Page-level text extractions:
——————

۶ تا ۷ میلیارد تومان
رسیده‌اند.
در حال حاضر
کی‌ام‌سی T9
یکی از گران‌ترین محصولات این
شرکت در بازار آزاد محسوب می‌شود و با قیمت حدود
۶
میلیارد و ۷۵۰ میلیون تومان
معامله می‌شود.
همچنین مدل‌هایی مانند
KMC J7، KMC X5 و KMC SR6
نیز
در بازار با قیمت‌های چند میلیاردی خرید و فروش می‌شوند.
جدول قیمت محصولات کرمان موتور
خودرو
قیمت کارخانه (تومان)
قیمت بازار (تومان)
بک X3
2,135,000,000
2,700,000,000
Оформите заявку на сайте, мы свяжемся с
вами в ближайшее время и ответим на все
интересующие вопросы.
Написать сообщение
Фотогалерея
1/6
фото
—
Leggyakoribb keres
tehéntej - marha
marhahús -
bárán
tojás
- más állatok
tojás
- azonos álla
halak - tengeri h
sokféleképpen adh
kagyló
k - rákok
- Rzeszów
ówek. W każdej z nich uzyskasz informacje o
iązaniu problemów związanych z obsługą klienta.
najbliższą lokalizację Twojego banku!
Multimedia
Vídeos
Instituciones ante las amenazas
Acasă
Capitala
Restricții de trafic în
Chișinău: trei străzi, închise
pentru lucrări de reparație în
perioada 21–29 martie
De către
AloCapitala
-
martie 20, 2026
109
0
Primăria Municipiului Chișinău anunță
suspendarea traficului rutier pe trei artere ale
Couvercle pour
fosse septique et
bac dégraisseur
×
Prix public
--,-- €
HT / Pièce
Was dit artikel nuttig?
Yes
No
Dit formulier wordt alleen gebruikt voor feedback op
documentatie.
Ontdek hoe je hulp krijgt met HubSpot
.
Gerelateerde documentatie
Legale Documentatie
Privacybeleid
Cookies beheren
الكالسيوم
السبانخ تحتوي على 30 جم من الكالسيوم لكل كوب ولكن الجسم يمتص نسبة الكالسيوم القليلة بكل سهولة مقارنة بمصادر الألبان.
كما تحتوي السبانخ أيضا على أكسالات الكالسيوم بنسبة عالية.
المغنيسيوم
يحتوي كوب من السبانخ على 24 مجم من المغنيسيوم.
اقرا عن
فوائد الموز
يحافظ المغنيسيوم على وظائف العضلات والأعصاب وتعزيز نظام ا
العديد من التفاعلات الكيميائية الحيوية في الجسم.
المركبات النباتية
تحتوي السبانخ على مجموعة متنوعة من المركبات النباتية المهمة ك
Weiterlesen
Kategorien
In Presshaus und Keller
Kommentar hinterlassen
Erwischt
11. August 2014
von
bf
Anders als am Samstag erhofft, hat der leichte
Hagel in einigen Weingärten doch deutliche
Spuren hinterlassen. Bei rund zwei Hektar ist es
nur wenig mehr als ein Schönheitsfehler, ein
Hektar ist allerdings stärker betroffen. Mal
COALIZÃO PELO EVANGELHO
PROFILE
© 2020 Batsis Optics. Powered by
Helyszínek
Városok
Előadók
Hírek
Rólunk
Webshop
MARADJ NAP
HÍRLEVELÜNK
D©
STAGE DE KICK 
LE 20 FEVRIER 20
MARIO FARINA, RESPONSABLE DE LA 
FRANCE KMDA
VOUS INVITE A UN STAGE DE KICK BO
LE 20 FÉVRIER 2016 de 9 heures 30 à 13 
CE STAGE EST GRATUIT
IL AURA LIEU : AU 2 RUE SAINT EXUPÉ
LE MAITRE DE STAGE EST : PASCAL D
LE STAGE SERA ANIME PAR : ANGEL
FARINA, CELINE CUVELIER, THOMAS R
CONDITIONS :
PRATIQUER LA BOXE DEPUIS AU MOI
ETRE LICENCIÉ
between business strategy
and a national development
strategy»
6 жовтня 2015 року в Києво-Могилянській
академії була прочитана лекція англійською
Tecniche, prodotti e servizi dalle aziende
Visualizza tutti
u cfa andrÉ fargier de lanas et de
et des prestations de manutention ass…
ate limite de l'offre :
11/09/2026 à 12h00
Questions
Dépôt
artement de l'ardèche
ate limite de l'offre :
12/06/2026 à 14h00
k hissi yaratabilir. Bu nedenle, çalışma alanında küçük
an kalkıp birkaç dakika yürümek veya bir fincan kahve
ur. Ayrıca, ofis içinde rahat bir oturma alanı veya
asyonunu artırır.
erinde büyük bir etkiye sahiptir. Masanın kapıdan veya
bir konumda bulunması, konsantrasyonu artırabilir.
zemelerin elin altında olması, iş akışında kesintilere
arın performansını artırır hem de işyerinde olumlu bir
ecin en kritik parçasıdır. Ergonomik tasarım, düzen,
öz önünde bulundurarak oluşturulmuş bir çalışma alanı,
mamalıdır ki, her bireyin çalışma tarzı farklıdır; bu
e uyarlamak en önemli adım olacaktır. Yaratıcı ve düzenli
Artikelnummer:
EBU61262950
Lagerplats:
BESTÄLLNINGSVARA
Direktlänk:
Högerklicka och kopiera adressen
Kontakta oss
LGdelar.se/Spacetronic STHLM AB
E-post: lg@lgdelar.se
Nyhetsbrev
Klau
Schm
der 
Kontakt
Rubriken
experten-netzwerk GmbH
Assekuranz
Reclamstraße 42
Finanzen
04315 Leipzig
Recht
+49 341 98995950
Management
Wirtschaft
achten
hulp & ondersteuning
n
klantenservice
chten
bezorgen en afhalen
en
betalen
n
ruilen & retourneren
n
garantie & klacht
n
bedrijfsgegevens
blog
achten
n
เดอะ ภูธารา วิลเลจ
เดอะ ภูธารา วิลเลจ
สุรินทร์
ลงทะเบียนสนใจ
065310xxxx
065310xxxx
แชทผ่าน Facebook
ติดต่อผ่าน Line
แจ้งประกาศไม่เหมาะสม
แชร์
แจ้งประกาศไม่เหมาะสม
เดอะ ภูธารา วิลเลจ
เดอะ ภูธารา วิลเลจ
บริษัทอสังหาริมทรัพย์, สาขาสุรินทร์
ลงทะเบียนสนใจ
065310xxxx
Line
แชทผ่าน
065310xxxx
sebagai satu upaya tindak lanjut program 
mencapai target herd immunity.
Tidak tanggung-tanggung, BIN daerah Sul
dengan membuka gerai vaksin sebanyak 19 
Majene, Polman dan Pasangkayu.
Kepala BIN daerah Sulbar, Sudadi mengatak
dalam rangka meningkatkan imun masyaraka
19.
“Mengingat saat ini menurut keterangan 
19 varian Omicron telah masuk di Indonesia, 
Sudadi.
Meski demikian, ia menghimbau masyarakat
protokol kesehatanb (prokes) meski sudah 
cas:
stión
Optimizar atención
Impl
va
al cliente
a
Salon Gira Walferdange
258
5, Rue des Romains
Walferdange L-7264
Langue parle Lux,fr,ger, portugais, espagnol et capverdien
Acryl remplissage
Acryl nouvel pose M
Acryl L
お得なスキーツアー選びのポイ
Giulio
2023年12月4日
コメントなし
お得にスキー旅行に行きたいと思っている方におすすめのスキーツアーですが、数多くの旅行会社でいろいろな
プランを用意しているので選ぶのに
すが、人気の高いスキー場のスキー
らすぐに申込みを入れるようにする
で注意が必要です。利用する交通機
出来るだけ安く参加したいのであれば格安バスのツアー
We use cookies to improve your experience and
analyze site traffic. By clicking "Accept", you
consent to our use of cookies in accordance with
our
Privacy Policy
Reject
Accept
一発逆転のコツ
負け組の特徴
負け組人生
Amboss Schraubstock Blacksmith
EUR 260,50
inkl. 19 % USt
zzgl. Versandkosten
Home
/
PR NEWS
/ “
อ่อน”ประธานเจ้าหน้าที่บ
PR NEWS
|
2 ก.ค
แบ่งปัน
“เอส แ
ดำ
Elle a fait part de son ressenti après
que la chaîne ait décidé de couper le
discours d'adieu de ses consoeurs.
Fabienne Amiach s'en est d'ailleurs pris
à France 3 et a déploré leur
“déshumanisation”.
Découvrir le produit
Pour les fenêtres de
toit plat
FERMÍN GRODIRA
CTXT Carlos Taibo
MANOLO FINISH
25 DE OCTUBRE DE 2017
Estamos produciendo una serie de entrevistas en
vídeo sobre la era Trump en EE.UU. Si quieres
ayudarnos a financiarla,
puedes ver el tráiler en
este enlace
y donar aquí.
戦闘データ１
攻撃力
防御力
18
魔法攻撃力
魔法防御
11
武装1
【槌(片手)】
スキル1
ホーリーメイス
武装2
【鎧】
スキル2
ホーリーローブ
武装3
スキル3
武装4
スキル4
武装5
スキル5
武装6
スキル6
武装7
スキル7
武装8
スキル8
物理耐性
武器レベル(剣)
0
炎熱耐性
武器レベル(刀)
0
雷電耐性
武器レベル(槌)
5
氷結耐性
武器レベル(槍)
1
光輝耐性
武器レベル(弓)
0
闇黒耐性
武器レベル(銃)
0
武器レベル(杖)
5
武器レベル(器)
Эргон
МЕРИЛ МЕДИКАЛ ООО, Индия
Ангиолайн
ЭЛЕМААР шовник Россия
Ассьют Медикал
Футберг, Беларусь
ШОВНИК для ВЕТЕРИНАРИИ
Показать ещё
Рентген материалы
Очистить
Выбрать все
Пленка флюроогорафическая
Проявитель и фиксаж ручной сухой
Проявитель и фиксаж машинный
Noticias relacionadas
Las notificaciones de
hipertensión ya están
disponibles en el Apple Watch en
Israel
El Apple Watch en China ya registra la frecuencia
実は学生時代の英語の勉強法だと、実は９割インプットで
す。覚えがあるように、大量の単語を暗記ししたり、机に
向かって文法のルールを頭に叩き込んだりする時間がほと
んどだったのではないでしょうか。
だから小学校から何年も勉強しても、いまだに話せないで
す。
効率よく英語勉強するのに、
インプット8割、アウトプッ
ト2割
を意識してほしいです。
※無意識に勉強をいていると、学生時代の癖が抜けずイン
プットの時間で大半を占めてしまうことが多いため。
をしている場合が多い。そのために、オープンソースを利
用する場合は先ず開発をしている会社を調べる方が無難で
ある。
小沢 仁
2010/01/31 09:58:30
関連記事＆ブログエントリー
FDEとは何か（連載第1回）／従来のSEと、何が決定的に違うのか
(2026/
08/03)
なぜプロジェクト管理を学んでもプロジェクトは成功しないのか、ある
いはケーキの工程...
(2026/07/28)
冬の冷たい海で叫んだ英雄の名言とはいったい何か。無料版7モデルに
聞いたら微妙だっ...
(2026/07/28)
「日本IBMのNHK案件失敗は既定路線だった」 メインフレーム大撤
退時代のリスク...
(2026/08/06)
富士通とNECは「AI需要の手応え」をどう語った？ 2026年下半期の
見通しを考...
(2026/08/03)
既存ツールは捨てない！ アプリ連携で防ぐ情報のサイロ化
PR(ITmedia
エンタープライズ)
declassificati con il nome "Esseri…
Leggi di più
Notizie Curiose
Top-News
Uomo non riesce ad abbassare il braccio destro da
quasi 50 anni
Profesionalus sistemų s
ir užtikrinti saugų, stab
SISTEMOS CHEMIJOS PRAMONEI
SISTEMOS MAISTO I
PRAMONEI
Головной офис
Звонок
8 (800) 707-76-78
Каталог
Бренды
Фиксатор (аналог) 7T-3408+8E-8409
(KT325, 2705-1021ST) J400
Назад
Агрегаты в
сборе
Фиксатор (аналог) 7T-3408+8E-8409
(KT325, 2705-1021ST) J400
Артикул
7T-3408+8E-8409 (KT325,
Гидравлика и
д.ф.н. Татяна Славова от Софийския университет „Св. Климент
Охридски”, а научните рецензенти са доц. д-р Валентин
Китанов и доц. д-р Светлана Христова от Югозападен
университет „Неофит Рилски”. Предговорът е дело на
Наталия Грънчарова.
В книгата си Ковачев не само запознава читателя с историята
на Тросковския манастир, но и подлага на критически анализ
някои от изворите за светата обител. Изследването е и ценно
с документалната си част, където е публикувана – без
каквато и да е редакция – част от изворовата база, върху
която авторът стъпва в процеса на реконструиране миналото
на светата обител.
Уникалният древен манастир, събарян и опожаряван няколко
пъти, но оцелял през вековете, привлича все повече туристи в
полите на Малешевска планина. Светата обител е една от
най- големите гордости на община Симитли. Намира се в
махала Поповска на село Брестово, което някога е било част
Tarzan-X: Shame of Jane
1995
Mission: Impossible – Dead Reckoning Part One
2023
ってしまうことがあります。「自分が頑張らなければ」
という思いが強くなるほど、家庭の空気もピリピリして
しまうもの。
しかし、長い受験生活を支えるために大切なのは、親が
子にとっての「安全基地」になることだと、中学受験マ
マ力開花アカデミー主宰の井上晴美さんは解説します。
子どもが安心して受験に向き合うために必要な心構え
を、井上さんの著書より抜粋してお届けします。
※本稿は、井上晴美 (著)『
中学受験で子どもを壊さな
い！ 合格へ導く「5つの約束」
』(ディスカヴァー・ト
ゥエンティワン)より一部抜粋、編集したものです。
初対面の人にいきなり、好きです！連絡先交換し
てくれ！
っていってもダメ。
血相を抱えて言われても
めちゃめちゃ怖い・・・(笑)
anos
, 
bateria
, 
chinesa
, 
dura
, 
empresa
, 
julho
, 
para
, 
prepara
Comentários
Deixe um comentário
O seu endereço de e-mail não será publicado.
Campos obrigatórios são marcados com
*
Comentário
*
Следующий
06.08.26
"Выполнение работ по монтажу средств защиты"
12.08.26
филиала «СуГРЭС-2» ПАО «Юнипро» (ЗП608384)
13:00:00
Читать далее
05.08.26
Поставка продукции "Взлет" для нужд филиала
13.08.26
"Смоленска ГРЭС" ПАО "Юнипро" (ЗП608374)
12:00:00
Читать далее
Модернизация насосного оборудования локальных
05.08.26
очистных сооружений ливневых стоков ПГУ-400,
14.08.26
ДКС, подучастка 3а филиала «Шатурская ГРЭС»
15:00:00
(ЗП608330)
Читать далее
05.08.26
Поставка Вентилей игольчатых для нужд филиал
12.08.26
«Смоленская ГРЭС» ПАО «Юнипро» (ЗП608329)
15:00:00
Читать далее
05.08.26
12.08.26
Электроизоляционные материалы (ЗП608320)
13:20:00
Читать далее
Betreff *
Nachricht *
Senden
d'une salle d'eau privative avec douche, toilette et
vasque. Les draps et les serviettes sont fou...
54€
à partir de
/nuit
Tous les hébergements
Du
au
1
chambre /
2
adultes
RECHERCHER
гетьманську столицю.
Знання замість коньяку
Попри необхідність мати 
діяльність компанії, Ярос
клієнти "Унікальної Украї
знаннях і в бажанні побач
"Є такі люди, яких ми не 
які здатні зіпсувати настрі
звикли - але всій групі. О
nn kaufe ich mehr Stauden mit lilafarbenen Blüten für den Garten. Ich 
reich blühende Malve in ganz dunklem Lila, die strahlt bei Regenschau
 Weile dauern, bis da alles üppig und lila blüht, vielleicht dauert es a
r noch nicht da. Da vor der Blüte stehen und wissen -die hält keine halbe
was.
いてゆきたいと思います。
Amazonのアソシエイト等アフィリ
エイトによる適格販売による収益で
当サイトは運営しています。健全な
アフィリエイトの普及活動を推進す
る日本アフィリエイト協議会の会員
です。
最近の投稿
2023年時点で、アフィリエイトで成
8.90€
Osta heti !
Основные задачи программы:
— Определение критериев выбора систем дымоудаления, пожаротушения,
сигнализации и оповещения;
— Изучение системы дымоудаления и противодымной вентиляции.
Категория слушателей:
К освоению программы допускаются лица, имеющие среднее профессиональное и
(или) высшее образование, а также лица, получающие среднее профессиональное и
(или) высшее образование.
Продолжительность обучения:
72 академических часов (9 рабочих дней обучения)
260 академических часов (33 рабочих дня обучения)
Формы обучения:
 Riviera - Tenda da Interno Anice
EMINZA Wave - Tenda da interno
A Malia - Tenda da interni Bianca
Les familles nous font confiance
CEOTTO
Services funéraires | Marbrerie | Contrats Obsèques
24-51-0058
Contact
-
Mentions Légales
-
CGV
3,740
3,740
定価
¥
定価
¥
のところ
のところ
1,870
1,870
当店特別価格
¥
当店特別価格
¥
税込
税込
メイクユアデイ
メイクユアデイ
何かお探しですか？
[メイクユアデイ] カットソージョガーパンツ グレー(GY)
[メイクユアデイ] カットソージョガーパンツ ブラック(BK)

——————

Requirement:
Recast the lines of the data as a Markdown table, starting at the first line and ending at the line that contains "Chișinău: trei străzi, închise", with both ends included. Leave out blank lines, and use two columns headed Row and Text, where Row is the row number and Text is the line.

Completed exercise:
| Row | Text |
|---|---|
| 1 | ۶ تا ۷ میلیارد تومان |
| 2 | رسیده‌اند. |
| 3 | در حال حاضر |
| 4 | کی‌ام‌سی T9 |
| 5 | یکی از گران‌ترین محصولات این |
| 6 | شرکت در بازار آزاد محسوب می‌شود و با قیمت حدود |
| 7 | ۶ |
| 8 | میلیارد و ۷۵۰ میلیون تومان |
| 9 | معامله می‌شود. |
| 10 | همچنین مدل‌هایی مانند |
| 11 | KMC J7، KMC X5 و KMC SR6 |
| 12 | نیز |
| 13 | در بازار با قیمت‌های چند میلیاردی خرید و فروش می‌شوند. |
| 14 | جدول قیمت محصولات کرمان موتور |
| 15 | خودرو |
| 16 | قیمت کارخانه (تومان) |
| 17 | قیمت بازار (تومان) |
| 18 | بک X3 |
| 19 | 2,135,000,000 |
| 20 | 2,700,000,000 |
| 21 | Оформите заявку на сайте, мы свяжемся с |
| 22 | вами в ближайшее время и ответим на все |
| 23 | интересующие вопросы. |
| 24 | Написать сообщение |
| 25 | Фотогалерея |
| 26 | 1/6 |
| 27 | фото |
| 28 | — |
| 29 | Leggyakoribb keres |
| 30 | tehéntej - marha |
| 31 | marhahús - |
| 32 | bárán |
| 33 | tojás |
| 34 | - más állatok |
| 35 | tojás |
| 36 | - azonos álla |
| 37 | halak - tengeri h |
| 38 | sokféleképpen adh |
| 39 | kagyló |
| 40 | k - rákok |
| 41 | - Rzeszów |
| 42 | ówek. W każdej z nich uzyskasz informacje o |
| 43 | iązaniu problemów związanych z obsługą klienta. |
| 44 | najbliższą lokalizację Twojego banku! |
| 45 | Multimedia |
| 46 | Vídeos |
| 47 | Instituciones ante las amenazas |
| 48 | Acasă |
| 49 | Capitala |
| 50 | Restricții de trafic în |
| 51 | Chișinău: trei străzi, închise |